→ Given text:
::::::::::
# Hindi pa ako makakapagluto ng pagkain.



## turkjey5

How would you translate this? The future after hindi pa throws me. My guess is: I'm not going to be able to cook the food. Text take from a textbook, no context.
Thanks!!


----------



## DotterKat

It is the *pa* adverb that is throwing you off. Drop the _pa_ and see how straightforward the translation becomes:

Hindi ako makakapagluto ng pagkain. I am not going to able to cook food OR I won't be able to cook food.

Now, put the _pa_ adverb back and you add the nuance of not being able to cook _just yet_, or at least not in the near future. In this context, pa is used as an adverb that best translates to* yet*.

Hindi pa ako makakapagluto ng pagkain.  I _will not yet be able_ to cook food.
::::::::::
Stored items from a collection:
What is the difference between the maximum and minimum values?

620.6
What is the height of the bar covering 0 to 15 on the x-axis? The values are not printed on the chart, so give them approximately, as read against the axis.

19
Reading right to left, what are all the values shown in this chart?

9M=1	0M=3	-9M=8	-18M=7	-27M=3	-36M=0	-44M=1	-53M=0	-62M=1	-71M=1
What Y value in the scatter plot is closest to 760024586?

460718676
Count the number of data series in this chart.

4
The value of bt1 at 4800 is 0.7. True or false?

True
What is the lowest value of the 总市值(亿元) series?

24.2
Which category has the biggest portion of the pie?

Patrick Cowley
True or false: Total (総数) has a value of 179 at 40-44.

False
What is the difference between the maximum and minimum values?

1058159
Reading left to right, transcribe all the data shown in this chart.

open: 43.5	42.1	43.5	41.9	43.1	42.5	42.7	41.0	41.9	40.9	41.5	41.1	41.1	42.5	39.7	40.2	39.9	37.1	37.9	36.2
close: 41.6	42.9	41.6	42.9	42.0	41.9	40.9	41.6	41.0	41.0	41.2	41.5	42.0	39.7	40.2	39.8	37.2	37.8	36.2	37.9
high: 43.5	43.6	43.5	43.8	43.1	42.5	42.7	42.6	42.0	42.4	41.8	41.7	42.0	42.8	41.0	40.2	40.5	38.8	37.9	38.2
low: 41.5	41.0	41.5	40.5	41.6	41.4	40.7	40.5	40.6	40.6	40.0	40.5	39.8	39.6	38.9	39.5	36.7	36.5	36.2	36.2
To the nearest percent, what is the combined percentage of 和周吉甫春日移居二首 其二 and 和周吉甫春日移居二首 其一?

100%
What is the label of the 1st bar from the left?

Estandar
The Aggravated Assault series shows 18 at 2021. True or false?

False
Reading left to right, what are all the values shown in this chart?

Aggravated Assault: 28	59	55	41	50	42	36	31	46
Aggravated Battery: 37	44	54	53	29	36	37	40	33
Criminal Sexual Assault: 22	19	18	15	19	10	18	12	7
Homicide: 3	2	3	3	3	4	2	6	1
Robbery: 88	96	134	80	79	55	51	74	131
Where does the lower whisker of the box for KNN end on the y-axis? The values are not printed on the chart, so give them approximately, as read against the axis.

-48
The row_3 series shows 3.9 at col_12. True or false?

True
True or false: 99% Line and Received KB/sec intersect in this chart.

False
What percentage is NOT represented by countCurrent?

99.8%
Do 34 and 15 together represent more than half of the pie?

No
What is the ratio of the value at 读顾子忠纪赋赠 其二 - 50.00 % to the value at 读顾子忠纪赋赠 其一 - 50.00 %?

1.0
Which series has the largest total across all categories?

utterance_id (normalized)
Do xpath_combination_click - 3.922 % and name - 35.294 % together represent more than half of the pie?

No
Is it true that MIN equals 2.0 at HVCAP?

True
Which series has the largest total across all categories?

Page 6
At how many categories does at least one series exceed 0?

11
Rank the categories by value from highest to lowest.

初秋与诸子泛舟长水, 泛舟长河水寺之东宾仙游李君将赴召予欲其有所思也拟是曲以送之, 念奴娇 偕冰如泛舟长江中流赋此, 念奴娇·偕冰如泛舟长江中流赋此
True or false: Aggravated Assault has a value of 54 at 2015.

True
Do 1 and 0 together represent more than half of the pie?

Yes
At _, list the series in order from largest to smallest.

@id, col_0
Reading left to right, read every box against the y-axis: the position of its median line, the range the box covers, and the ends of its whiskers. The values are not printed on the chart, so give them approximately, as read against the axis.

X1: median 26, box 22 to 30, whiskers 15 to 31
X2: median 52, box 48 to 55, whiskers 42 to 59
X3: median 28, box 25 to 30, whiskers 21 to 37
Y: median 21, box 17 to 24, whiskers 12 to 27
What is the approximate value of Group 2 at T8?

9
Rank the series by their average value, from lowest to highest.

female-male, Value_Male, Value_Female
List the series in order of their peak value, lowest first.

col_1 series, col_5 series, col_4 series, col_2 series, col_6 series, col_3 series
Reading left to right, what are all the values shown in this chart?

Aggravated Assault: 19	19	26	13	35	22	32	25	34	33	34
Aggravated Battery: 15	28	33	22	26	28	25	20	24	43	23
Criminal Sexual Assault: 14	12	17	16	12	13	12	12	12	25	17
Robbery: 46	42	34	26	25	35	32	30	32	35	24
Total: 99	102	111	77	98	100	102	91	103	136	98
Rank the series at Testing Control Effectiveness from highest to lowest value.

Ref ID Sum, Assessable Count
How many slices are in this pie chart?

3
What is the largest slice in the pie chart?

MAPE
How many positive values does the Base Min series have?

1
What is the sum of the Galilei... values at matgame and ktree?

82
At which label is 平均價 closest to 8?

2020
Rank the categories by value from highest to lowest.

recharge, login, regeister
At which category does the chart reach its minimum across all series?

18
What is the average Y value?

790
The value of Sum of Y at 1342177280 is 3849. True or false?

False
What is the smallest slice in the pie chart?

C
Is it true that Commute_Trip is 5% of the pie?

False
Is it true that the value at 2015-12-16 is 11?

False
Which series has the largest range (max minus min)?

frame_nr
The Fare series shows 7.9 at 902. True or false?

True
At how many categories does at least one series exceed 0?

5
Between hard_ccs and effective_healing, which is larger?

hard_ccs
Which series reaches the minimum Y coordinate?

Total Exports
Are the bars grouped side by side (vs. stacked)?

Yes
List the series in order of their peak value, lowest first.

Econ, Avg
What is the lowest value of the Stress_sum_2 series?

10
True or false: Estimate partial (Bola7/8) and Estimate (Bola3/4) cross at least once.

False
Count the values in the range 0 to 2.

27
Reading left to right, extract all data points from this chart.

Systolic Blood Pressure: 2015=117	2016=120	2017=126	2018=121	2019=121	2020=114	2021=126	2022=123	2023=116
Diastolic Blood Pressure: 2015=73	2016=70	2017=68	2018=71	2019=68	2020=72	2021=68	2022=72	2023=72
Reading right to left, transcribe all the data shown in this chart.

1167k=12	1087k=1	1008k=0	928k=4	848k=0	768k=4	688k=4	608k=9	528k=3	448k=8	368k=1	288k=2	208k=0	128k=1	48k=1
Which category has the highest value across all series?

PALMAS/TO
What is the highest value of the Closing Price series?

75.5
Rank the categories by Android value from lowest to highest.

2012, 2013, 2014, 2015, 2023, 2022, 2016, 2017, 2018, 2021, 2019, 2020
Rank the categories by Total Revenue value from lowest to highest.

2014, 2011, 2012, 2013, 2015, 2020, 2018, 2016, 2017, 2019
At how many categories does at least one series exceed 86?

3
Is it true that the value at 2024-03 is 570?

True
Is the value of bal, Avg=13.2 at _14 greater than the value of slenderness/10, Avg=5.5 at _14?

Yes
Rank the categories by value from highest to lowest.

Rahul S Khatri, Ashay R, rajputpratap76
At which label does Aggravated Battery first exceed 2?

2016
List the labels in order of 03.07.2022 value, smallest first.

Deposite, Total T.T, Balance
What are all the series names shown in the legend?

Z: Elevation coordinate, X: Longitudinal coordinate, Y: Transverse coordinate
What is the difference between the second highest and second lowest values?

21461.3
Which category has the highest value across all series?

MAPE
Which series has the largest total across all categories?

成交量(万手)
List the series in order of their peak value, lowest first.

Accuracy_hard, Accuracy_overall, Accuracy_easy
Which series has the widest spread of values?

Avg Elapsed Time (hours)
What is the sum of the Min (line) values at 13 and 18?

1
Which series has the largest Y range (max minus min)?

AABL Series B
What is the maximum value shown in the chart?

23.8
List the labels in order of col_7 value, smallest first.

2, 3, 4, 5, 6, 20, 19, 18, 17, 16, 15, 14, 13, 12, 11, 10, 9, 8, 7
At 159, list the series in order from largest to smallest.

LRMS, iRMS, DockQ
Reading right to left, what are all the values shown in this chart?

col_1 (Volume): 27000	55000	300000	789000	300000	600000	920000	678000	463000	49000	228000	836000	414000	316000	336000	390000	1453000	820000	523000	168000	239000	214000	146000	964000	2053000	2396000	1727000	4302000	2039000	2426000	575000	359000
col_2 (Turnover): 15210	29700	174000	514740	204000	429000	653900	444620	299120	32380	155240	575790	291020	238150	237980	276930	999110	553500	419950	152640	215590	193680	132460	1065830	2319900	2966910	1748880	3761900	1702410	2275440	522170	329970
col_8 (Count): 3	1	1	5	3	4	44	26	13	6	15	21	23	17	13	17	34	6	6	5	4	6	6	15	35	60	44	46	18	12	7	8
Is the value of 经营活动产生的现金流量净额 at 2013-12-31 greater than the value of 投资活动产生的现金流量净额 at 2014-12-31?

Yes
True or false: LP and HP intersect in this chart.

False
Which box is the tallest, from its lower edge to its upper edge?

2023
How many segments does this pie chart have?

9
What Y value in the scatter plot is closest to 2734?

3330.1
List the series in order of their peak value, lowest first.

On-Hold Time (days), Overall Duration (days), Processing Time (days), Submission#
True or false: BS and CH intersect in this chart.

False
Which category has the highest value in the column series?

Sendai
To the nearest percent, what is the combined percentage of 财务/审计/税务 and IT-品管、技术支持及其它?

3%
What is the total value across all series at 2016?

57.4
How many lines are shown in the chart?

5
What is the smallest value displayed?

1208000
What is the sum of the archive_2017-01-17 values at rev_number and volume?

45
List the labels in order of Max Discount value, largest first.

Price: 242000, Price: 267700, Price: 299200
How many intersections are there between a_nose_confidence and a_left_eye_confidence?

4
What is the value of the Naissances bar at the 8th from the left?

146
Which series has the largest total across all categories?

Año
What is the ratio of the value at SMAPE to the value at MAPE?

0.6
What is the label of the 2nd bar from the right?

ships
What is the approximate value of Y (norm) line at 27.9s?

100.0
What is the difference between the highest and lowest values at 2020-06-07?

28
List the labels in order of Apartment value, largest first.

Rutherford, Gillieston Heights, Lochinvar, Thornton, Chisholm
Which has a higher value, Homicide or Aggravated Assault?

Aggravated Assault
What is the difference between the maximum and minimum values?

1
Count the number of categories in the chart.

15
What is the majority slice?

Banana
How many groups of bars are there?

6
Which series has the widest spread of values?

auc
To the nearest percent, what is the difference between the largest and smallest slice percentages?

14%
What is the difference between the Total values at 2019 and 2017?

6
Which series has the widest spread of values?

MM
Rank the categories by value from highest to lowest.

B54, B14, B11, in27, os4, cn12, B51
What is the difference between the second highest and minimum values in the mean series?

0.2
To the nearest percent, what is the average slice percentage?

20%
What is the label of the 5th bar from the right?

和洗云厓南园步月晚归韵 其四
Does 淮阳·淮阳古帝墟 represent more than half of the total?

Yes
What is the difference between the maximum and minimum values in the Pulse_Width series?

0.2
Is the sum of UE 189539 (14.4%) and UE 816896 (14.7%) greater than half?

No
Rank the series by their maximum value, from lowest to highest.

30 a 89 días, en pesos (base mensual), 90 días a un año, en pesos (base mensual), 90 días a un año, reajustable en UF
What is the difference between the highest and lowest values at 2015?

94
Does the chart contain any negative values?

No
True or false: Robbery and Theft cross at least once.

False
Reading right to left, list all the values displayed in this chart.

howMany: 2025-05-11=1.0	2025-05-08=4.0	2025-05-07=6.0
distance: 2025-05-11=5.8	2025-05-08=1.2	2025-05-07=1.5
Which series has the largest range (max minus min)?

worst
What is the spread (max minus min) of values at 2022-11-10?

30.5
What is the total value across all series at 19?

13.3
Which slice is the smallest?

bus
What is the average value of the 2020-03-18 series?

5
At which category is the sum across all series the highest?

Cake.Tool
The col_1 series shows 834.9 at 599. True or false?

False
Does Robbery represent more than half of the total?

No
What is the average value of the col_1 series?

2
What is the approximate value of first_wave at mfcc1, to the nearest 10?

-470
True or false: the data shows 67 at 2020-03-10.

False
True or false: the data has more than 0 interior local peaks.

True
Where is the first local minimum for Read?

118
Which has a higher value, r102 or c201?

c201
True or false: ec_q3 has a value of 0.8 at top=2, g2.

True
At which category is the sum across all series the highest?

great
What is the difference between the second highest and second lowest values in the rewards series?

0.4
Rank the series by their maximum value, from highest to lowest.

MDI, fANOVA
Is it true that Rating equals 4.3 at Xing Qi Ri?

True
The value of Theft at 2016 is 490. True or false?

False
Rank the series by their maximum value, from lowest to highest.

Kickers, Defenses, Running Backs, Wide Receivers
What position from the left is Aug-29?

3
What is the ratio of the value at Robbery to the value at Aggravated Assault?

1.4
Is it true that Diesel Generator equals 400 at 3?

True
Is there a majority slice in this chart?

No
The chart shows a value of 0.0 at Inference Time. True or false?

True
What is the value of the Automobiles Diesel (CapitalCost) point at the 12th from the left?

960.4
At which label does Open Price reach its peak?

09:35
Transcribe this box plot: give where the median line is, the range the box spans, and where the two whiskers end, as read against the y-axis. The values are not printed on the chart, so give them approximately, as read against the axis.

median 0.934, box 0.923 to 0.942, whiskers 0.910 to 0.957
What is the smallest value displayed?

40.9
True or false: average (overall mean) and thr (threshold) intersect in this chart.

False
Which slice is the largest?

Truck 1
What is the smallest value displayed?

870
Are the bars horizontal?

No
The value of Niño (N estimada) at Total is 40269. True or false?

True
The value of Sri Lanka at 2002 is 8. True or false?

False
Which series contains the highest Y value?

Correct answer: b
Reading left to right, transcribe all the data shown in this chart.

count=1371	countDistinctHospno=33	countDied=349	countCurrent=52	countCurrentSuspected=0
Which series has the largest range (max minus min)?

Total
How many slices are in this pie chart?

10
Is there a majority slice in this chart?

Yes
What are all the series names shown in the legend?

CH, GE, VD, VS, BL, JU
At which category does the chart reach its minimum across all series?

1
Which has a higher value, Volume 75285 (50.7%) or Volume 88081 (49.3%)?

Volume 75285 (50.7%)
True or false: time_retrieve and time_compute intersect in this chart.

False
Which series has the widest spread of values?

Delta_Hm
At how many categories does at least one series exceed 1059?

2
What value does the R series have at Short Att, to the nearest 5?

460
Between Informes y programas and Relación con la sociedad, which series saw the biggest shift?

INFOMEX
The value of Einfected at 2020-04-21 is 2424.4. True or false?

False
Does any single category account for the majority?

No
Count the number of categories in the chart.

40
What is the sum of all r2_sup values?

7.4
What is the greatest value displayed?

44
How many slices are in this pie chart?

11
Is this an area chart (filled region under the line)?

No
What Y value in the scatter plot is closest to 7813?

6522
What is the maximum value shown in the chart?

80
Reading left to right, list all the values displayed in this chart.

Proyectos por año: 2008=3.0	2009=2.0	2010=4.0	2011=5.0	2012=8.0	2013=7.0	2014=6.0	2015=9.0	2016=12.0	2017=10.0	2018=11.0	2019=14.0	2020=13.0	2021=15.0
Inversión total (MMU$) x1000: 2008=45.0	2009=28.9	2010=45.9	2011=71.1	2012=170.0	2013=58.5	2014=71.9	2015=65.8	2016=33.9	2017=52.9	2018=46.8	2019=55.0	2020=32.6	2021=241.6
::::::::::
→ Things to do:
1. For the forum thread on translating "hindi pa," decide whether each statement agrees with it, answering yes or no and quoting the words that settle it: (a) The asker says the sentence came from a textbook. (b) The reply says that without pa, the sentence can be rendered "I won't be able to cook food." (c) The asker's guess was "I will never cook the food."
2. Carry on the forum thread on translating "hindi pa" from the point where it stops.
None of this data matters here.

→ Solved tasks:
1.
(a) Yes: "Text take from a textbook, no context."
(b) Yes: "I won't be able to cook food."
(c) No: "My guess is: I'm not going to be able to cook the food."

2.
See the difference? Without the pa (yet) adverb, you are essentially saying that there is no way that you will be able to cook -- the stove is broken or you have a splitting headache. With the pa (yet) adverb, you are saying that there are temporary circumstances preventing you from cooking, but if and when those conditions change, you _will be able to cook in the near future._ It may be that you lack the proper ingredients or are currently engaged in a phone conversation so you are _not yet able to cook_, but once you purchase the ingredients or hang up the phone, you _will be able to cook_.


----------



## turkjey5

great, thanks!!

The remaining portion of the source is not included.